April 2017 – Bitfinex files a lawsuit against Wells Fargo after the bank limited Bitfinex’s ability to wire funds internationally. They withdrew this suit a week later stating:
“We voluntarily dismissed our case, accepting the court’s decision, and find that we’re best served focusing our efforts on existing and developing relationships.“
November 2017 – The Paradise Papers were leaked, the second largest data leak at the time, second to the Panama papers of 2016. The leaked data proved that Bitfinex founders Philip Potter and Giancarlo Devasini established Tether in 2014. This confirmed the link between the companies since previously it had been insisted that they were separate.
Tether is also hacked and 31 million Tether coins (USDT) are stolen.
December 2017 – This was a busy month for Bitfinex. They hired a law firm called Steptoe & Johnson and threatened their critics with legal action, but were vague about who these critics were. The CFTC issues Bitfinex and Tether with Subpoenas (court summons) but any further information has not been made public.

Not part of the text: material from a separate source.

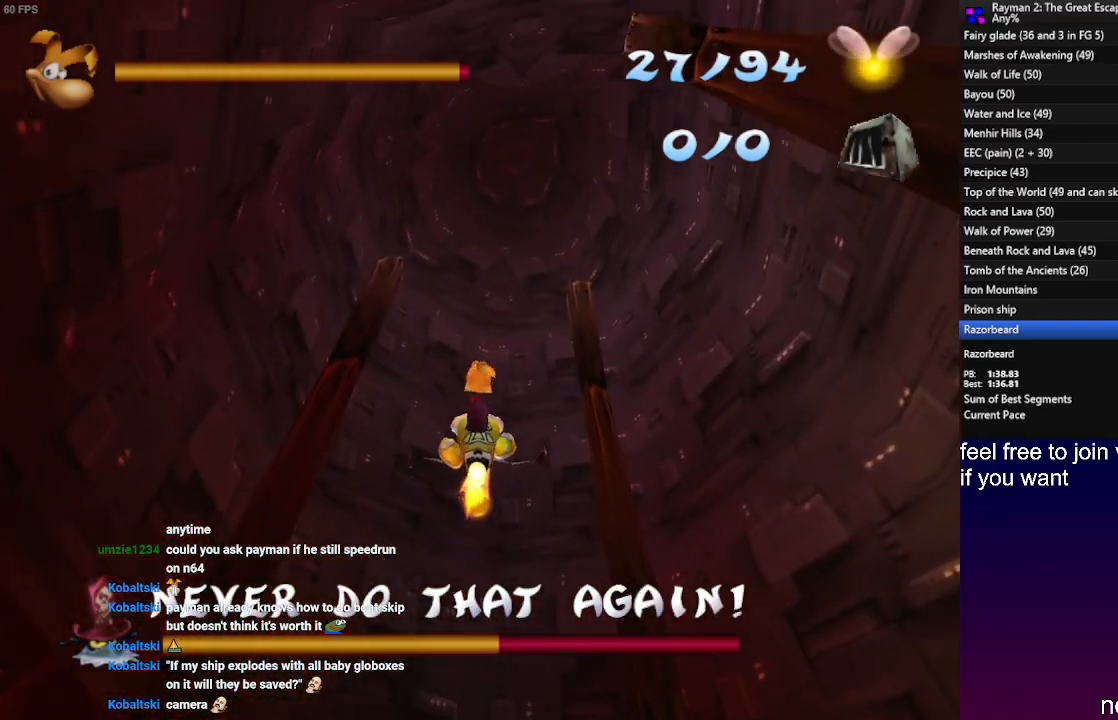
{"buttons": ["SQUARE"], "left_stick": "center", "right_stick": "center", "events": [[67, "left_stick", "center"], [283, "left_stick", "down"], [400, "left_stick", "center"]]}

New users signing up to Bitfinex experience a strange situation where they can’t create an account and are sent around in circles, Bitfinex did not respond to this to say why they were barring new accounts.

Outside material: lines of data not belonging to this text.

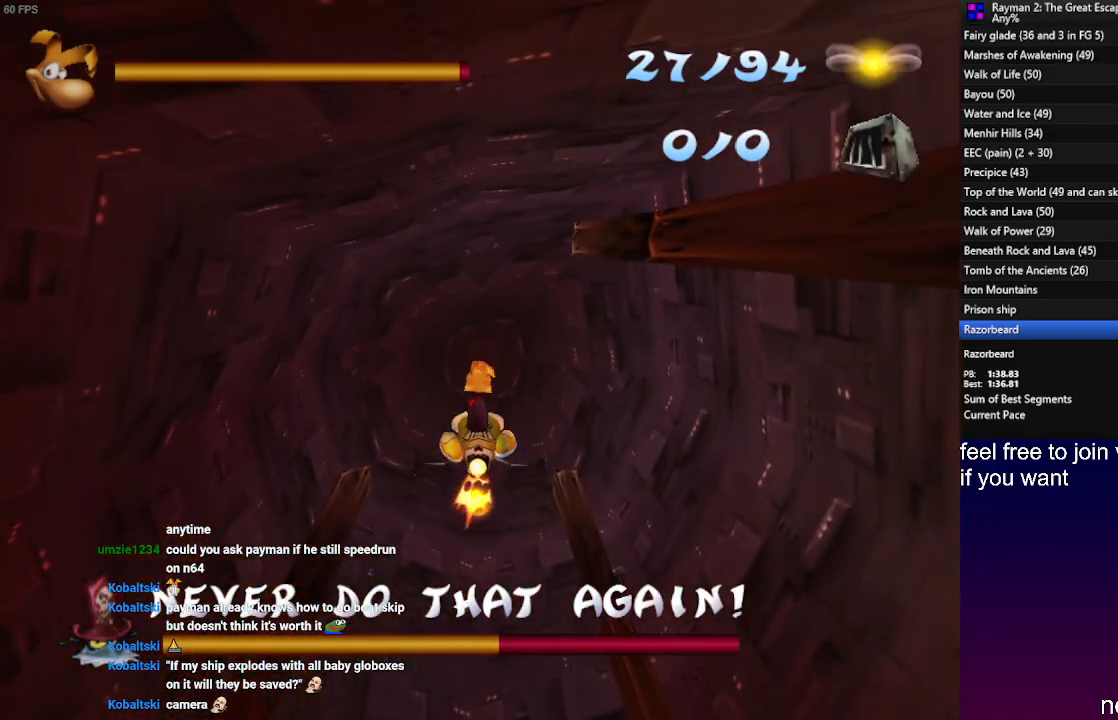
{"buttons": ["SQUARE"], "left_stick": "center", "right_stick": "center", "events": [[167, "left_stick", "up"], [350, "left_stick", "center"]]}
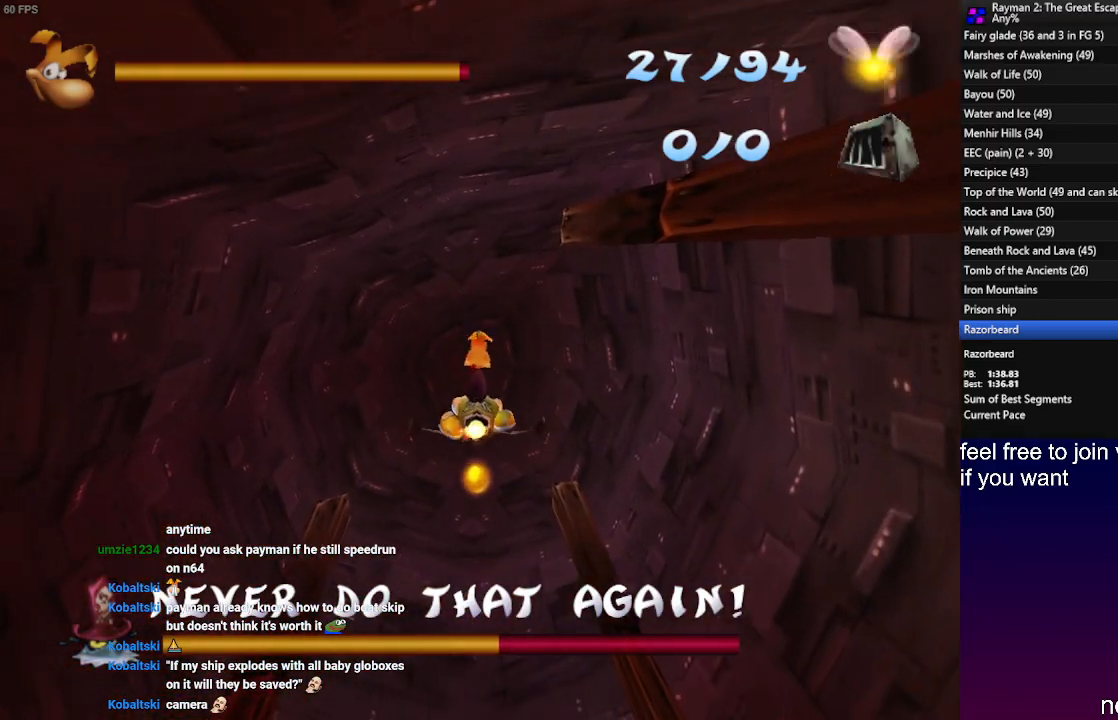
{"buttons": ["SQUARE"], "left_stick": "center", "right_stick": "center", "events": []}
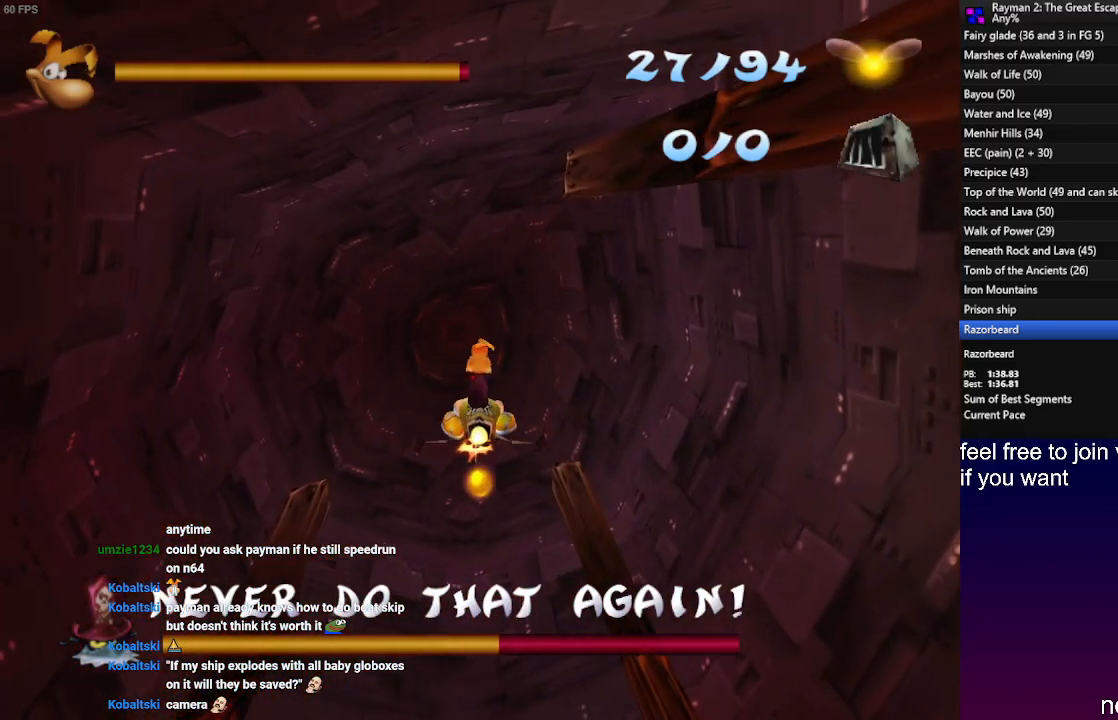
{"buttons": ["SQUARE"], "left_stick": "center", "right_stick": "center", "events": []}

January 2018 – Bitfinex reopens registrations for new customers, stating:
“To that end, and to allow us to maintain focus on our core customer base, all accounts created after January 1st, 2018, will have a new activation equity requirement. New accounts will need to deposit fiat or crypto to achieve minimum account equity of 10,000 USD equivalent before they can trade or offer funding. After reaching this minimum, an account becomes fully activated.”
Also in January Bitfinex parts with the auditing company after promising an audit to prove Tether’s authenticity.
May 2018 – Bitfinex and Tether are banking with Noble Bank, Puerto Rico, according to sources close to the matter.
June 2018 – Phil Potter leaves Bitfinex and Tether. Law firm Freeh Sporkin & Sullivan attests that Tether has backed USD 1:1 as of June 1st.
October 2018 – Bitfinex responds to allegations that they are near Bankruptcy saying: “Bitfinex is not insolvent, and a constant stream of Medium articles claiming otherwise is not going to change this.” Tether is also traded at a 10% discount and there are calls for Tether to publicly share their banking details after their relationship with Noble Bank falls through.
November 2018 – The US Department of Justice begins investigating whether Bitcoin was manipulated by using Tether.
March 2019 – Tether quietly updated their statement about how the crypto-coin is backed, now claiming that the coins are backed by “reserves, other assets, and loans”. This confirmed something people had been speculating for a long time but had no proof of.
April 2019 – The New York Attorney General (NYAG) files a lawsuit alleging that Bitfinex and Tether have been engaging in fraud to cover $850 million in missing funds.
Bitfinex assures shareholders that the missing funds that it is a temporary situation, and funds will be released in a few weeks. Bitfinex also reveals that Tether is backed 74% by cash, the first real transparency we have seen on the subject.
Bitfinex claim victory in the legal battle with the NYAG because a New York Supreme Court judge granted a stay of document demand, agreeing that the NTAG actions lacked legal validity.
Bitfinex is one of the most popular cryptocurrency exchanges and Tether is one of the most well-known and traded stablecoins. The lack of transparency by the companies has caused investors and regulators to keep a closer eye on their actions and will likely lead to calls for more transparency in the industry, no matter what the outcome of the court case is.
Relating to the matter, the spokesperson of the crypto intelligence company CipherTrace said:
“Tether may set off a domino effect of regulators demanding more transparency for fiat or asset-backed coins.”
In fact, that not might be such a bad idea and can actually increase reliability and trust in the crypto market.